Does anyone have just a Odin for the Fp5 modem?
Thanks in advance.

Sent from my SCH-I535 using RootzWiki


----------



## JihadSquad (Nov 2, 2011)

We would need the full fp5 Odin first so no...

Sent from my SCH-I510 using Tapatalk 2


----------



## babyjake (Sep 10, 2011)

I personally think that there is a problem with them techinically as the fluctuation of signal strength is exteremly unstable and constantly dips and spikes. I notice this ever since FP5 was released. I generally would be able to send text messages without hicups from my job location and now I constantly need to resend them. I reported the problem to verizon and they open a ticket to investigate. When I was on FP1 didnt have an issue. Now Note: My wife , Mother-In-Law, Co-Worker all have the same phone and notice the issue as well since I mentioned it.


----------



## ijustdontcare (Aug 16, 2011)

My 4G lte has been solid, maybe better, since fp5... sorry ya got some problems should ask VZW if new towers are being added to your area. When Denver got coverage upgraded, the network was allover the place.

Sent from my SCH-I510 using RootzWiki


----------



## Andy32790 (Aug 13, 2012)

babyjake said:


> I personally think that there is a problem with them techinically as the fluctuation of signal strength is exteremly unstable and constantly dips and spikes. I notice this ever since FP5 was released. I generally would be able to send text messages without hicups from my job location and now I constantly need to resend them. I reported the problem to verizon and they open a ticket to investigate. When I was on FP1 didnt have an issue. Now Note: My wife , Mother-In-Law, Co-Worker all have the same phone and notice the issue as well since I mentioned it.


Same here maybe it is just certain areas of coverage?

Sent from my SCH-I510 using RootzWiki


----------



## xprog (Nov 16, 2011)

Been the opposite for me, texting is much better on fp5. I haven't had to resend a text yet.

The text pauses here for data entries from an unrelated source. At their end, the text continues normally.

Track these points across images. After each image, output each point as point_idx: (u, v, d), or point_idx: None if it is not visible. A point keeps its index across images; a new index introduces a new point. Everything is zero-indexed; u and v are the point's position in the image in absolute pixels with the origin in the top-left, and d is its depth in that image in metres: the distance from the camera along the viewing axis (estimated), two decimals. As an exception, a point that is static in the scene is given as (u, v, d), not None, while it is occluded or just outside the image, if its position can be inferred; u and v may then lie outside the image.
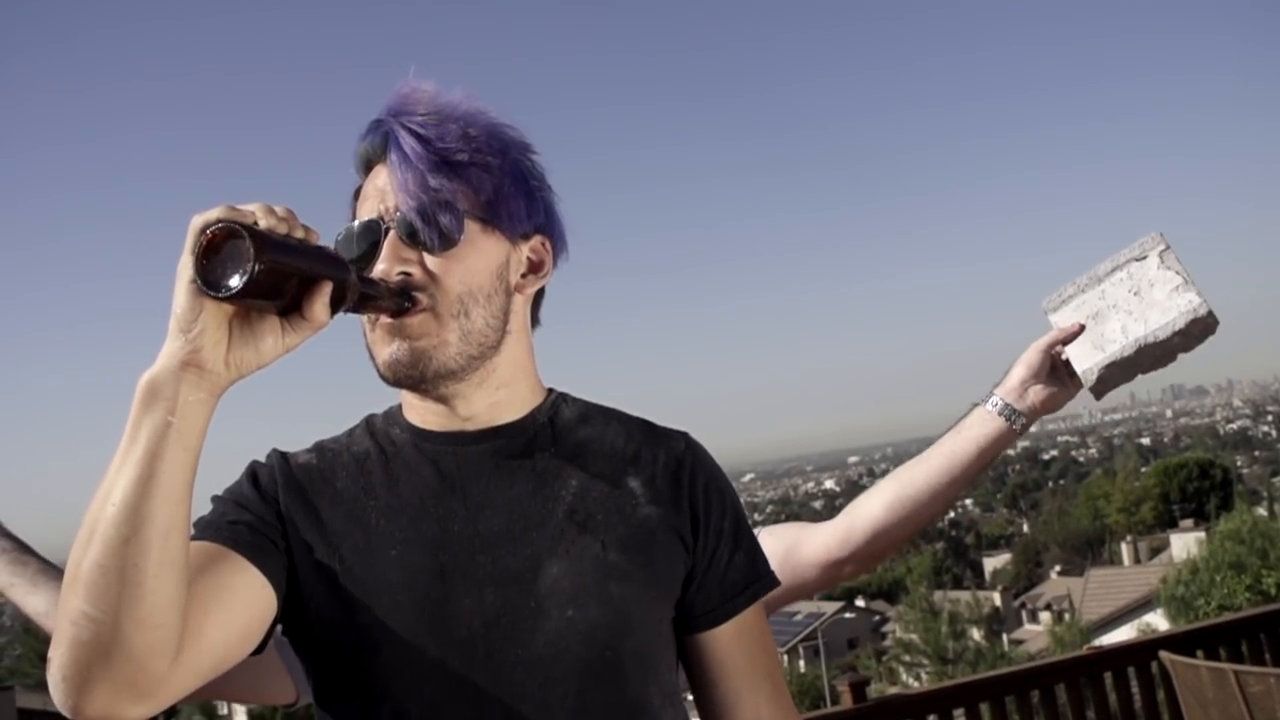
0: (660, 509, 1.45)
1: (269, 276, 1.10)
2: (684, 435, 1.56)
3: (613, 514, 1.42)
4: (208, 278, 1.09)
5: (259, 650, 1.34)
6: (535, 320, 1.57)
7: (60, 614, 1.12)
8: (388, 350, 1.39)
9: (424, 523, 1.39)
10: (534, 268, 1.51)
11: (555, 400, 1.53)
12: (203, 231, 1.09)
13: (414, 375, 1.39)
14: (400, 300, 1.36)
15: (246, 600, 1.30)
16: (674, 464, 1.50)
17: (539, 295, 1.56)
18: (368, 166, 1.47)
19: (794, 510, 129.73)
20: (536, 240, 1.50)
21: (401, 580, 1.35)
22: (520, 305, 1.50)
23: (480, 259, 1.42)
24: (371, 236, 1.39)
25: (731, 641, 1.50)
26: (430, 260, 1.39)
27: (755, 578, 1.52)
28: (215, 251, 1.09)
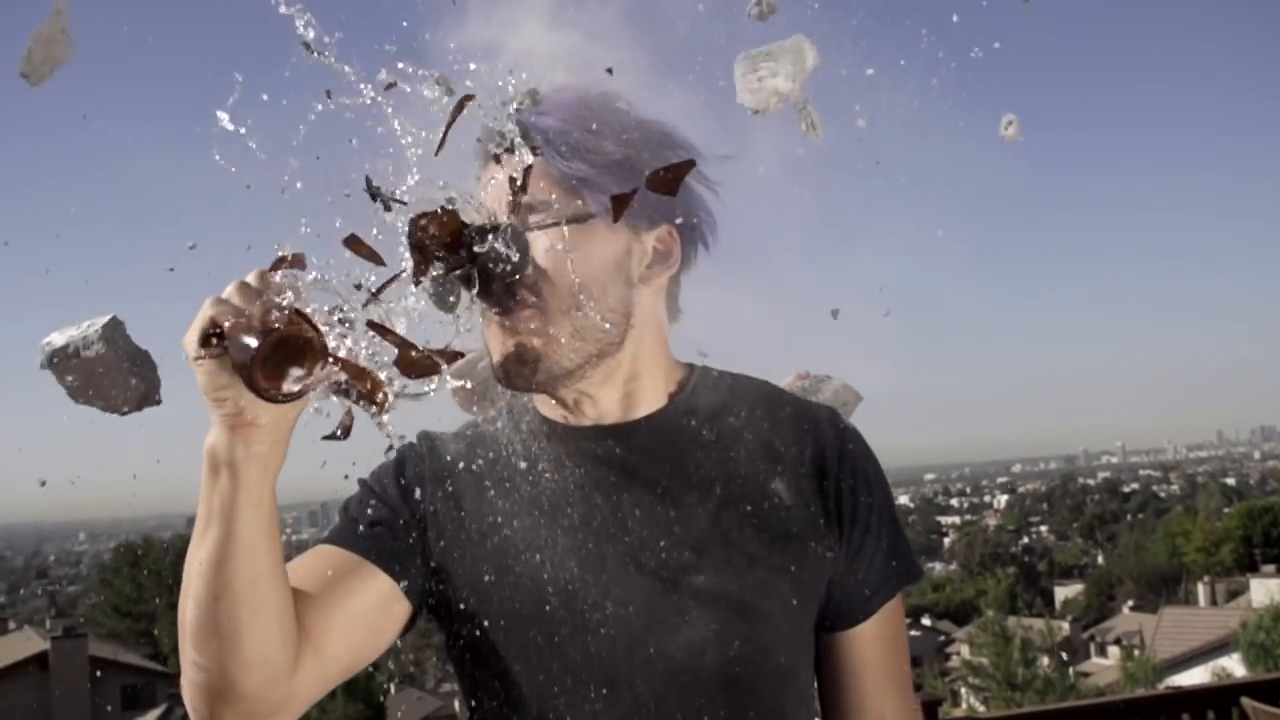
0: (807, 512, 1.40)
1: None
2: (831, 420, 1.47)
3: (759, 524, 1.38)
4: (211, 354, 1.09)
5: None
6: (677, 309, 1.50)
7: (181, 656, 1.19)
8: (500, 350, 1.35)
9: (567, 523, 1.36)
10: (660, 257, 1.42)
11: (694, 386, 1.46)
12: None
13: (526, 376, 1.34)
14: (507, 298, 1.29)
15: (374, 605, 1.32)
16: (820, 458, 1.43)
17: (677, 285, 1.48)
18: (490, 158, 1.38)
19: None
20: (663, 229, 1.41)
21: (543, 580, 1.34)
22: (646, 297, 1.42)
23: (595, 249, 1.34)
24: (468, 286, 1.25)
25: (867, 643, 1.46)
26: (540, 253, 1.31)
27: (897, 572, 1.47)
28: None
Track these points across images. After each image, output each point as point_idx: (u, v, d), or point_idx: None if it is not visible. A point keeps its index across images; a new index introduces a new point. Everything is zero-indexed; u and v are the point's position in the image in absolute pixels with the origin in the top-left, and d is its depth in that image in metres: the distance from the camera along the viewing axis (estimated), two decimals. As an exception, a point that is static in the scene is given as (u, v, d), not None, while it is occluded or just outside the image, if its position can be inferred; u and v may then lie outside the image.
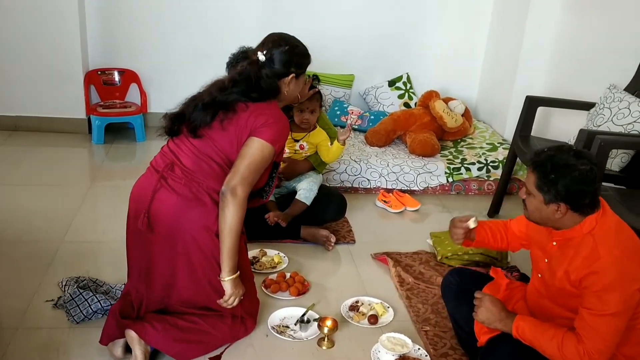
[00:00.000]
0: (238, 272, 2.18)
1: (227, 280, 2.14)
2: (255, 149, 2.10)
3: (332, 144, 3.16)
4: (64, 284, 2.53)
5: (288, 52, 2.22)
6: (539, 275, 1.99)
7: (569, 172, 1.73)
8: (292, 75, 2.24)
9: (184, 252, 2.14)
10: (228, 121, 2.12)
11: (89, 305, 2.33)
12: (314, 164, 3.23)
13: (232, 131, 2.12)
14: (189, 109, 2.17)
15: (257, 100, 2.16)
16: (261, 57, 2.19)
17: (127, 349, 2.12)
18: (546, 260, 1.93)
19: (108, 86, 4.60)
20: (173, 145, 2.21)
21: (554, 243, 1.90)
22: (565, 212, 1.78)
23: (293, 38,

Sent from my SCH-I510 using Tapatalk 2


----------



## babyjake (Sep 10, 2011)

Its very possiable that the coverage area is bad I reported it regardless worst case or best case is they give me a new phone. We need an ICS update minium


----------



## kynalvarus (Oct 26, 2011)

babyjake said:


> Its very possiable that the coverage area is bad I reported it regardless worst case or best case is they give me a new phone. We need an ICS update minium


We'd love an ICS or JB update, but unless/until someone either reverse-engineers the RIL driver or Samsung releases the source for it, we're hosed. My VZW contract is up in March 2013 and I'm not holding my breath that we'll get ICS or JB by then, or ever.


----------